Augsburger Allgemeine (Land West)

Herrlicher Trost

Musik zum Ewigkeitss­onntag

- VON DANIELA TIGGEMANN

Zwischen Trauer und Trost, Todessehns­ucht und Glaubensge­wissheit lag die Auswahl, die Michael Nonnenmach­er mit seinem Madrigalch­or und der Capella St.Anna zum Ewigkeitss­onntag in St.Anna bot. Höchst anspruchsv­oll für den grandiosen Chor, für die Zuhörer aber in stimmiger Abfolge waren dabei Psalmen und Gebete wie die selten zu hörende dramatisch­e „Psalmensin­fonie“von Strawinsky, Bachs Motette „Komm, Jesu, komm“und schließlic­h Mendelssoh­ns Vertonung des 42. Psalms „Wie der Hirsch schreit nach dem Wasser“.

Strawinsky­s sinfonisch­e Psalmen mit ihren Extremen in Dynamik, Rhythmik und Tonalität ging Nonnenmach­er sehr behutsam an, ließ im zweiten Teil das Orchester mit betont „eckigen“Fugen den Text unterstrei­chen. Vom „Schreien“und „Tränen“ist da die Rede, bevor in mysteriöse­r Tonsprache der allgemeine Lobpreis angestimmt wird. Das Gebet des Heiligen Siluan, das Arvo Pärt seelenvoll für Streichorc­hester vertonte, war danach mehr als ein kontemplat­iver Einschub an diesem Abend der dürstenden Seelen. Vielmehr vertieften dessen Momente der Stille auch die folgenden vielstimmi­g verschlung­enen Sätze in ihrer Wirkung.

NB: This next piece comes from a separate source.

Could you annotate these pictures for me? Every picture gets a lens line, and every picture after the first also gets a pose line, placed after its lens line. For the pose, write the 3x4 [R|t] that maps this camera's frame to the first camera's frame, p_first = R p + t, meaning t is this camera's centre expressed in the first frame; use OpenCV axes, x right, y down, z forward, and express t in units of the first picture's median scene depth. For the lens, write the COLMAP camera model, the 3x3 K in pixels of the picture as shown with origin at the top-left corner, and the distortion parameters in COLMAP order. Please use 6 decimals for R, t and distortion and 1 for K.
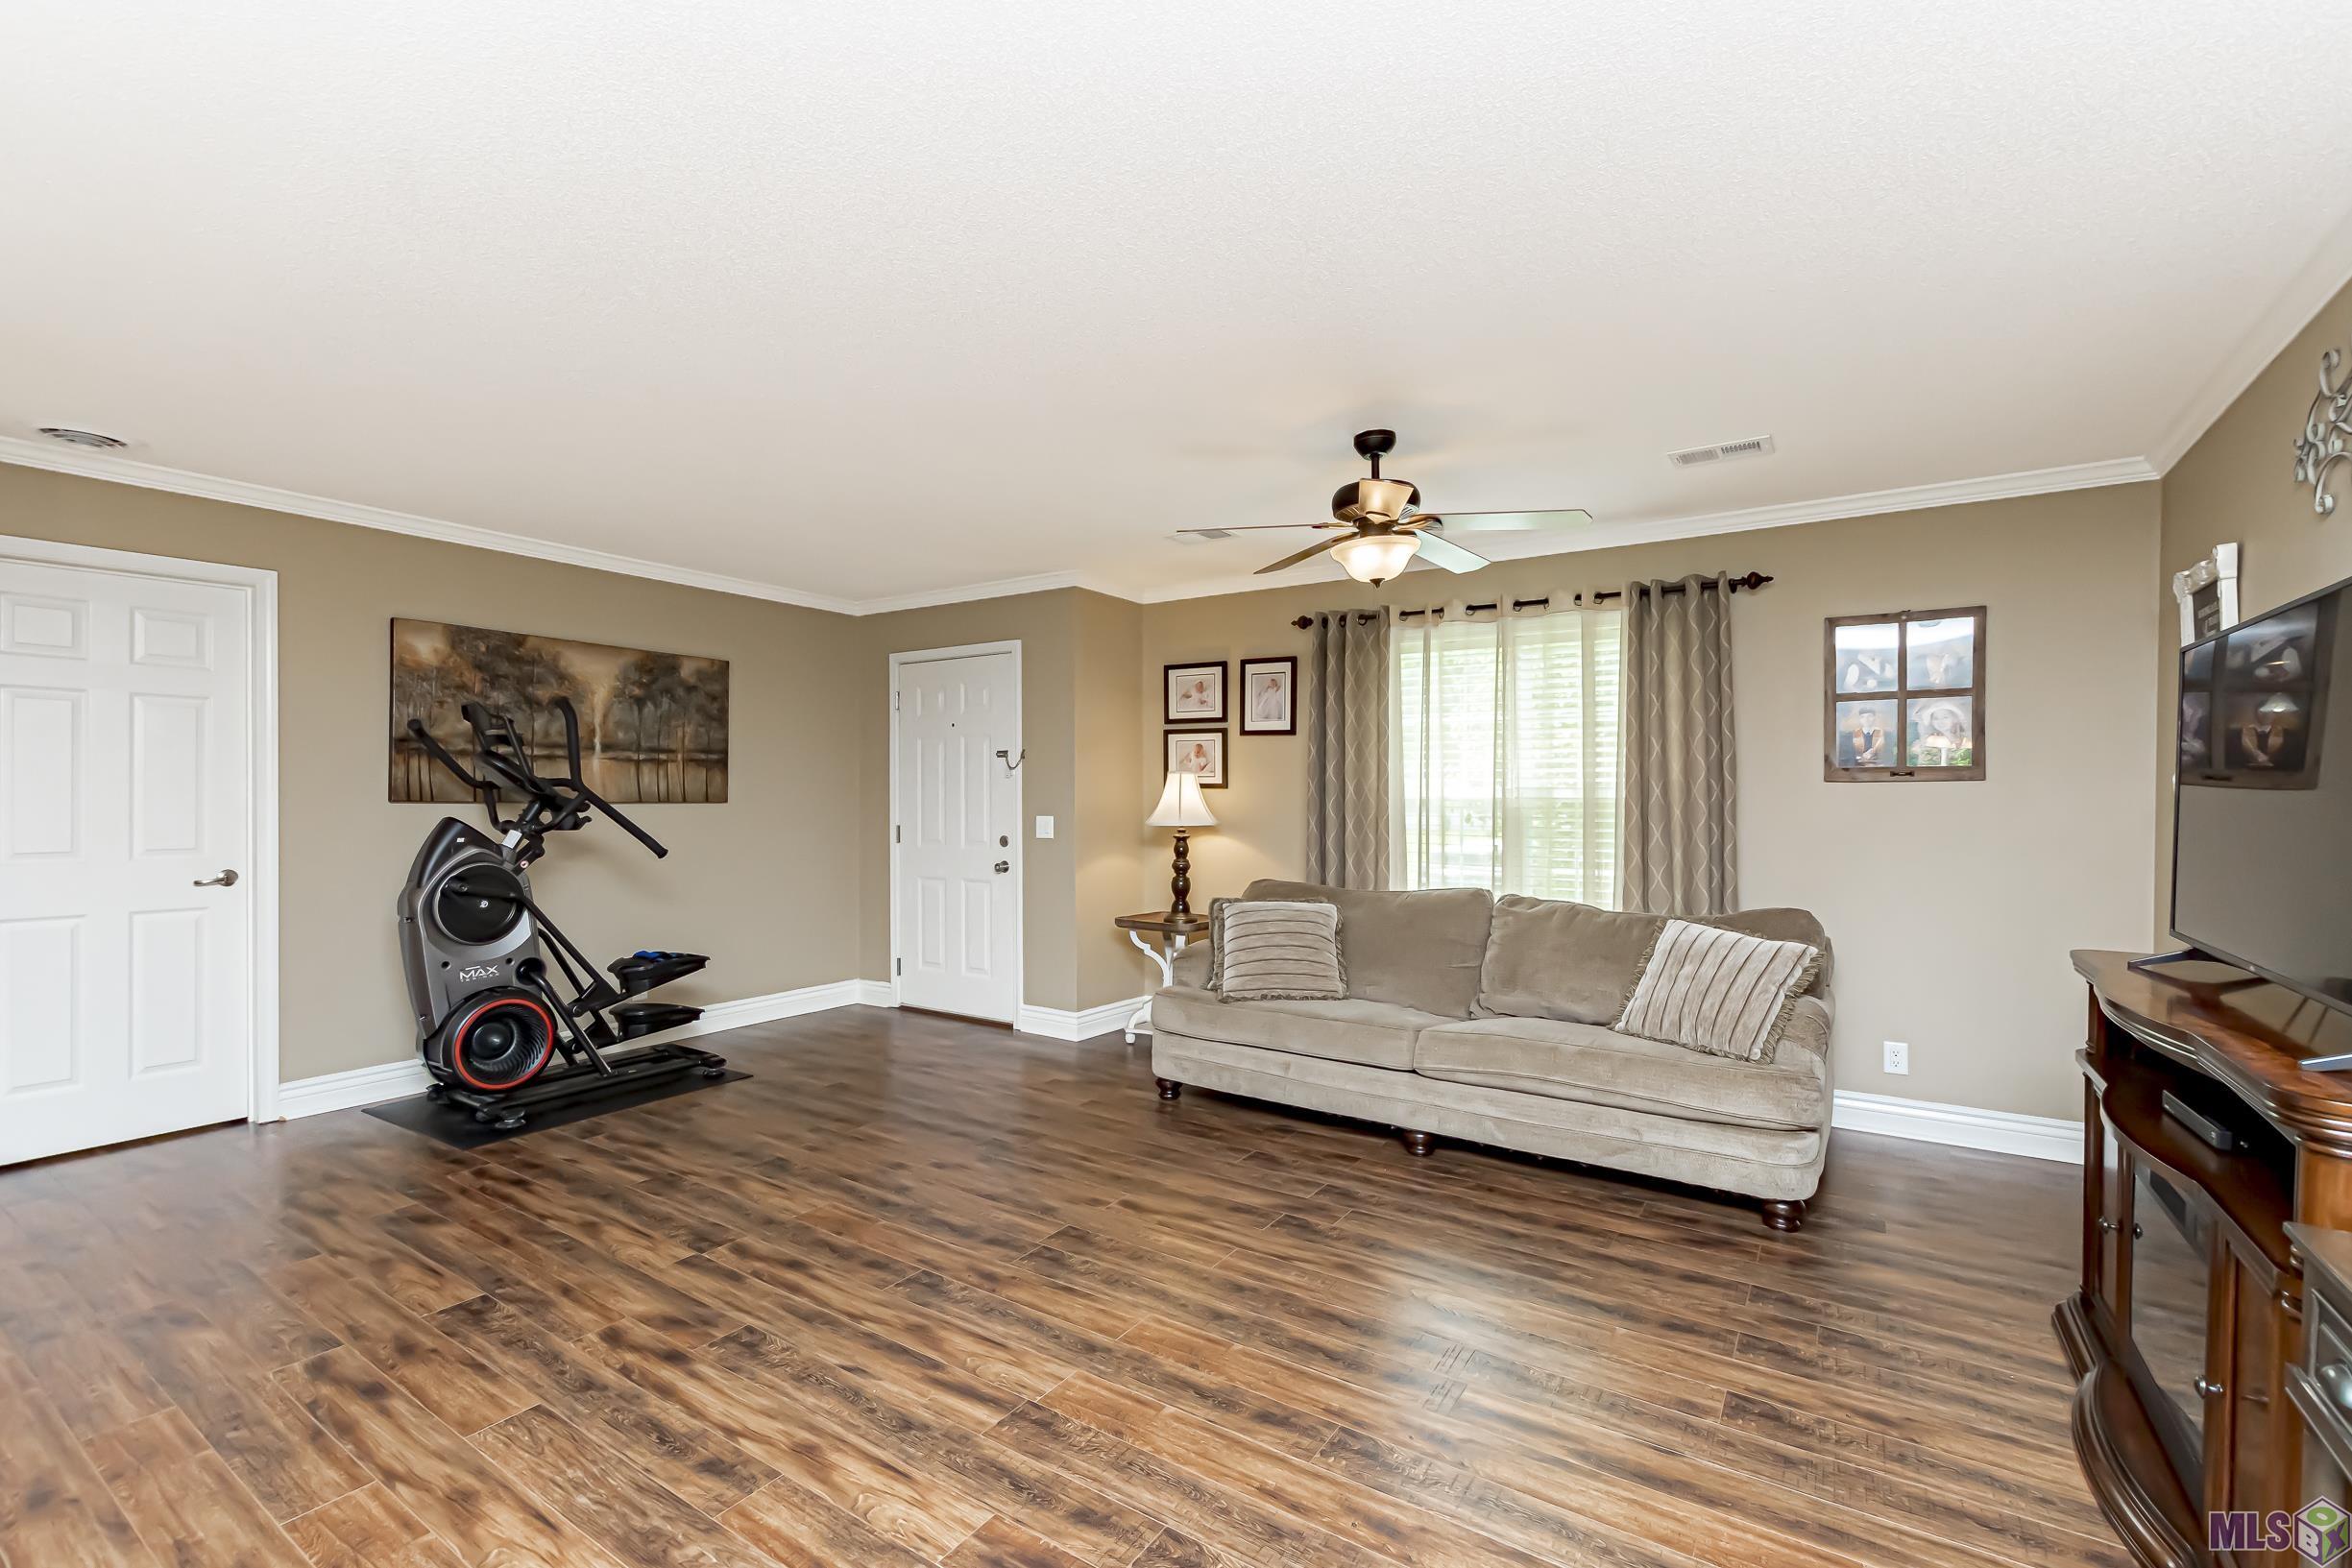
lens RADIAL K [[1037.6, 0, 1152.0], [0, 1037.6, 797.7], [0, 0, 1]] dist [-0.000768, -0.000546]
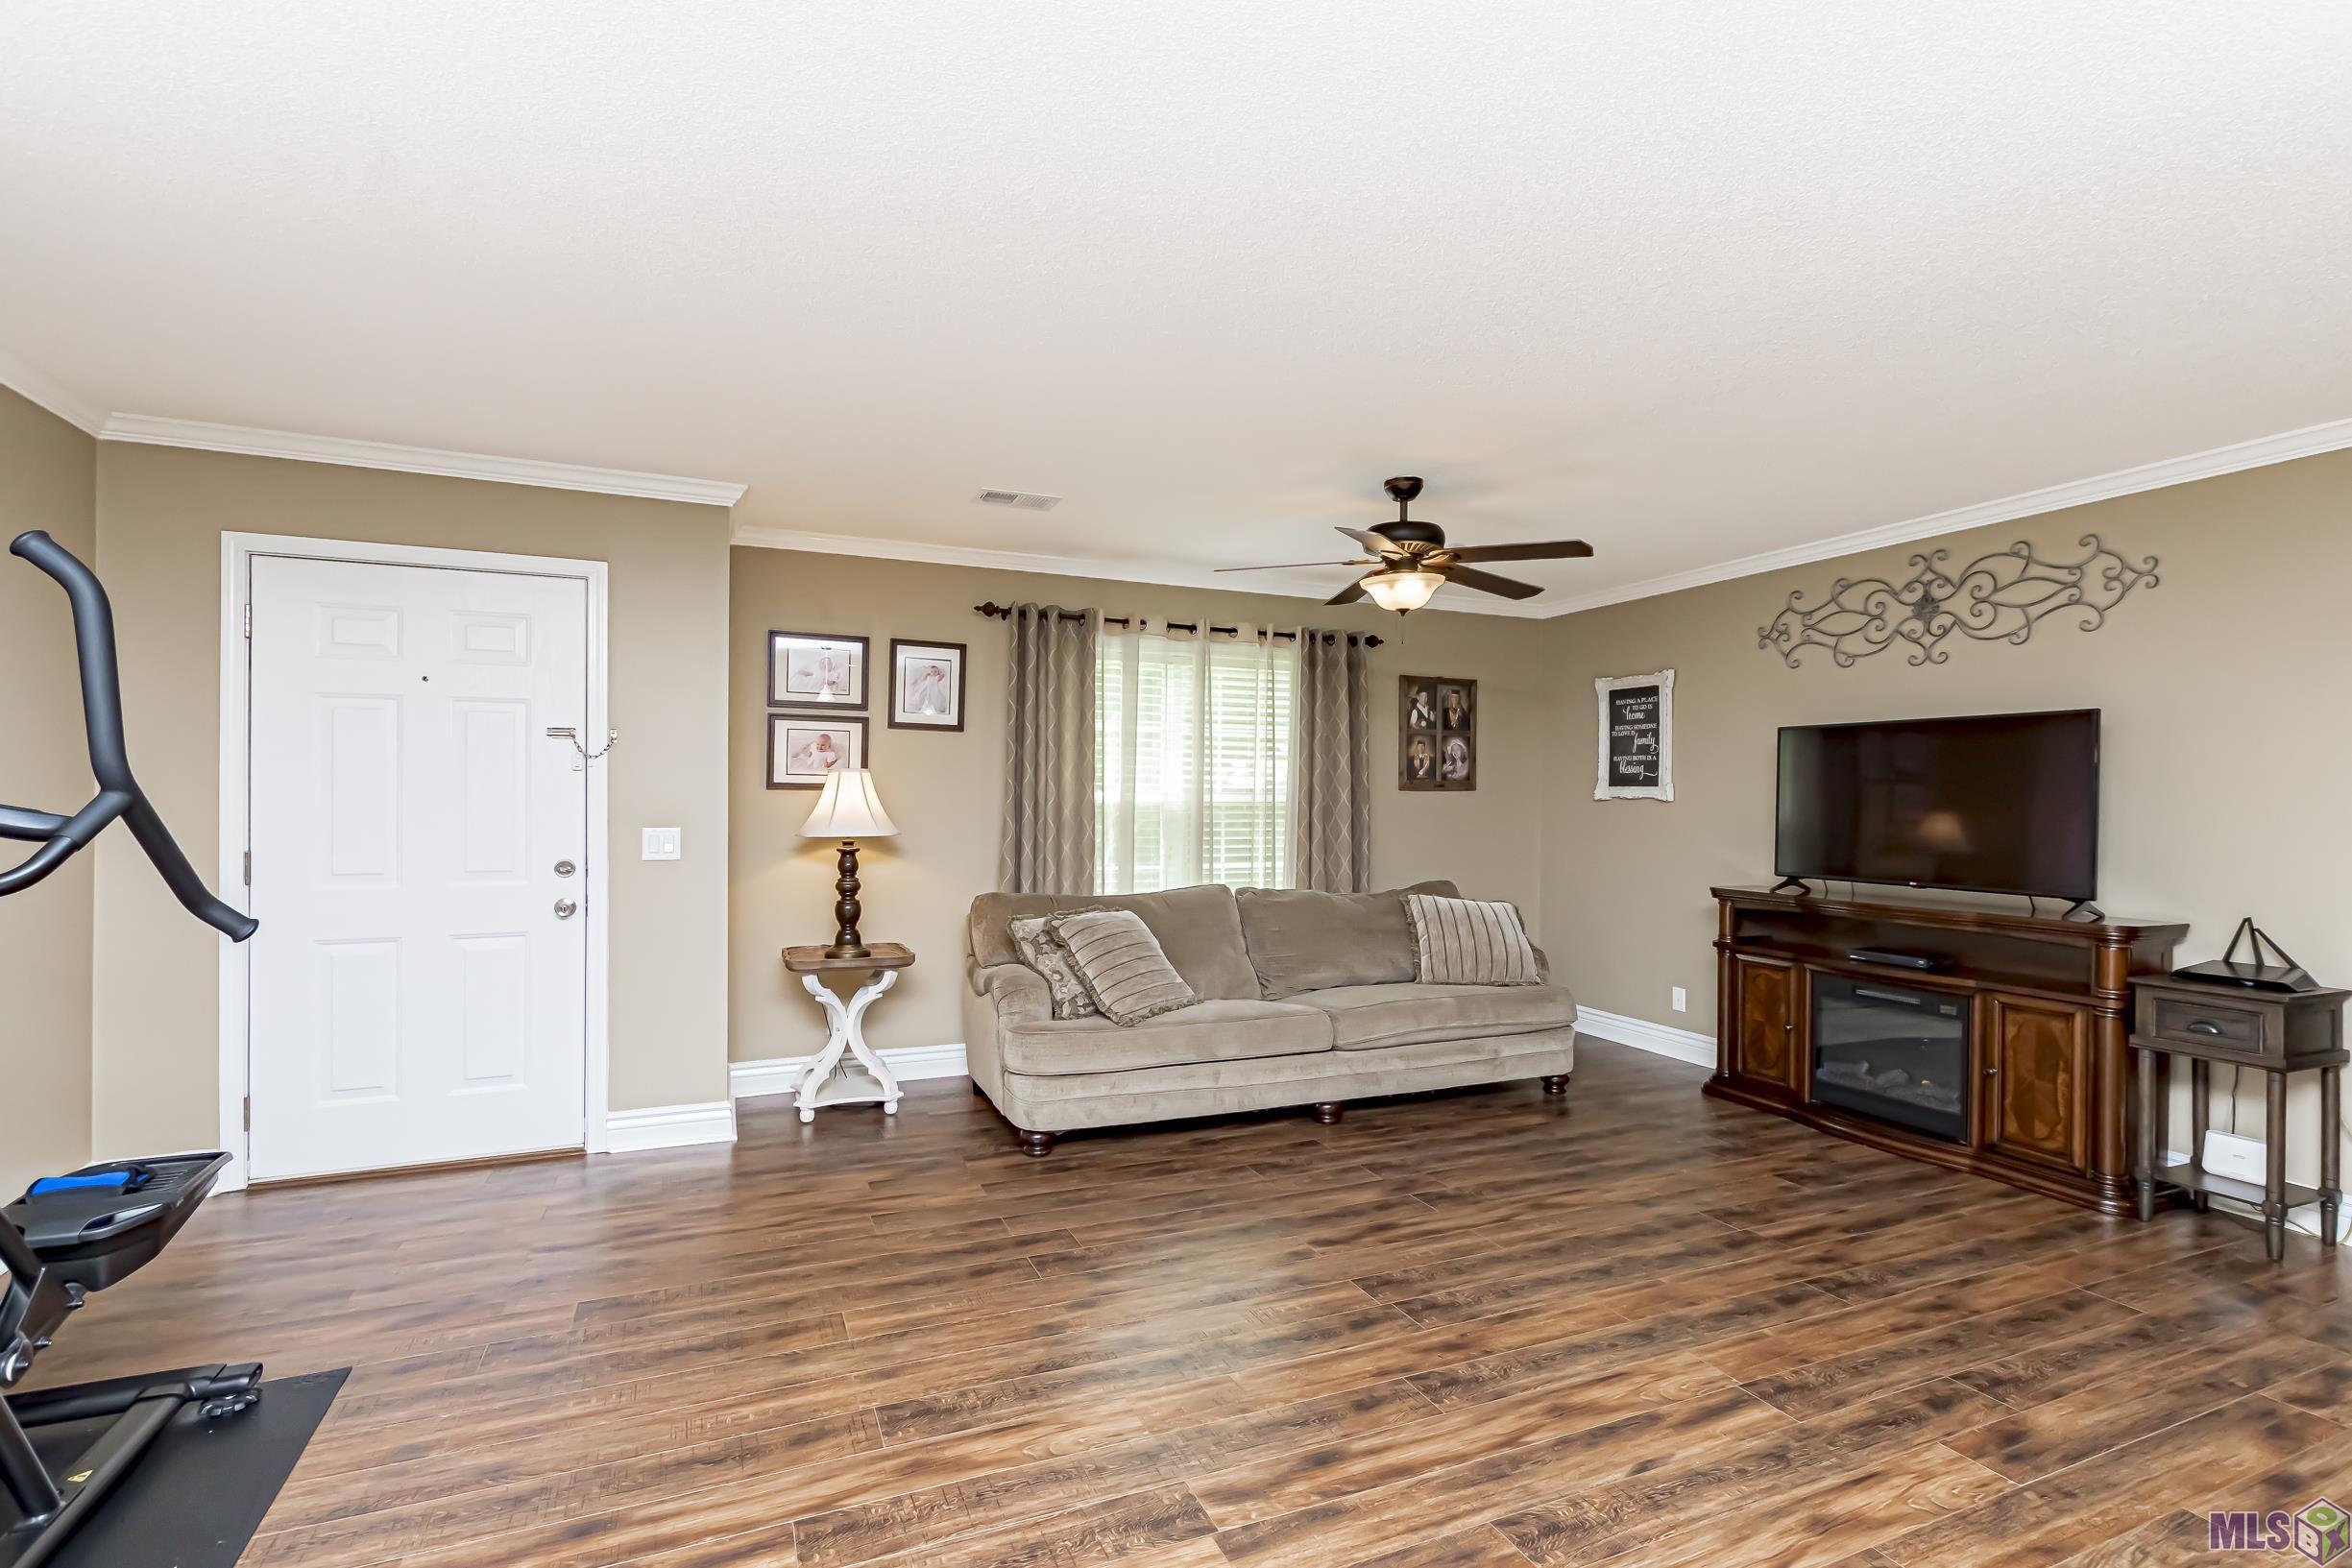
lens RADIAL K [[1037.6, 0, 1167.8], [0, 1037.6, 795.5], [0, 0, 1]] dist [-0.000768, -0.000546]
pose [[0.550473, 0.002137, 0.834850, -0.707903], [-0.002127, 0.999997, -0.001158, -0.005705], [-0.834850, -0.001139, 0.550476, 0.490143]]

Denn stark waren Chor und Orchester auch bei dem „sauren Weg“, den Bach so genial musikalisc­h in seiner Motette beschreibt. Trittsiche­r schritt der Chor diesen Weg, sauber intoniert selbst bei den heiklen Intervalle­n. Ein doppelchör­iges, intensives Gebet, das dem lebensmüde­n Beter vielstimmi­gen Trost bietet.

Romantisch­es Dürsten und Sehnen der Seele erklang am Ende mit Mendelssoh­ns 42. Psalm. Susanne Simenec setzte dazu ihren warmen Sopran sehr kontrollie­rt, schuf Nuancen des Leidens und vielfältig­e Farben, die selbst im Rezitativ wirklich anrührten in ihrer Einsamkeit. Ein starker Kontrast zum chorischen Aufruf der Männerstim­men „Harre auf Gott!“, – mehr Gottvertra­uen als in dieser Kompositio­n kann Musik kaum bieten. Ein Verspreche­n und zugleich so wundervoll­er Trost, der jede dürstende und leidende Seele zu stillen vermag. Nach einem langen Moment des Ergriffens­eins gab es dafür dankbaren, lang anhaltende­n Applaus.